日本の土地取引は所有者と購入希望者の合意で成立し、取得後の所有権は非常に強い。そして、民法第207条には、「土地の所有権は、法令の制限内において、その土地の上下に及ぶ」と規定されている。法的には、土地の所有者に、その地下にある水の利用権があると解釈されている。

土地を取得した場合、その所有権は地下にも及ぶ(イラスト:筆者作成)

北海道議会の動きは、国や地方自治体に大きなインパクトを与えた。各地の市町村議会では「うちは大丈夫か?」といった行政への質問が相次いだ。議員は、「水源林が予想外の地権者に渡り、乱開発や過度の取水で住民の生活が脅かされるようになっては手遅れ。いますぐ手を打つ必要がある」と口を揃えた。

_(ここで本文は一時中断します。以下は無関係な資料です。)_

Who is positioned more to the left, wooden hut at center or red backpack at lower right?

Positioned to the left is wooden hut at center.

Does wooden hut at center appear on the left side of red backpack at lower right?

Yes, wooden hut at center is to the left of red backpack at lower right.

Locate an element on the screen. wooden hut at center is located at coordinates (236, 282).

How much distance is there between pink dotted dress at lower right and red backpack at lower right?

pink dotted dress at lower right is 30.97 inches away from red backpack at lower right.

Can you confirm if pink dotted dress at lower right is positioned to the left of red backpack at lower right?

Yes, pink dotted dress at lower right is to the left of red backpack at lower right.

これに対して行政側は「現時点で外国資本による大規模な森林買収の動きは確認していない」とし、「事態に適切に対応するため組織を設置する」などと回答した。

外国人による土地取得の規制がない日本

日本には現状、安全保障上の懸念がある地域でも外国資本による土地取得の規制はなく、外国人であっても自由に所有可能だ。外国人が土地を所有できる国はアジアでは珍しい。共産圏である中国、ベトナムなどは外国人の土地所有を認めていないし、韓国、インド、シンガポールなどでは土地の所有は可能だが、いずれも条件つきとなる。

農水省が2010年から公表し始めた外資による山林買収状況によると(累計値)、2010年は43件、831ヘクタールだったのが、2020年には465件、7560ヘクタールと10年間で面積は9倍に拡大。農地は2018年から公表され、2020年は3件、47ヘクタールだ。

一見少ないが、日本人や日本法人をダミー的に登記名義人にしたケースや未届出のケースはカウントされていない。

また、太陽光発電、風力発電の用地(推定20万ヘクタール)の中にも外資分が相当あるが、こちらも詳細は不明だ。政府のこれまでの調査では、中国系資本が太陽光発電などのエネルギー事業者として買収にかかわったとみられる土地は、全国で約1700カ所に上る。リゾート開発なども含めた中国系資本が自衛隊施設などの周辺で土地買収にかかわったとみられる事例も約80カ所確認されている。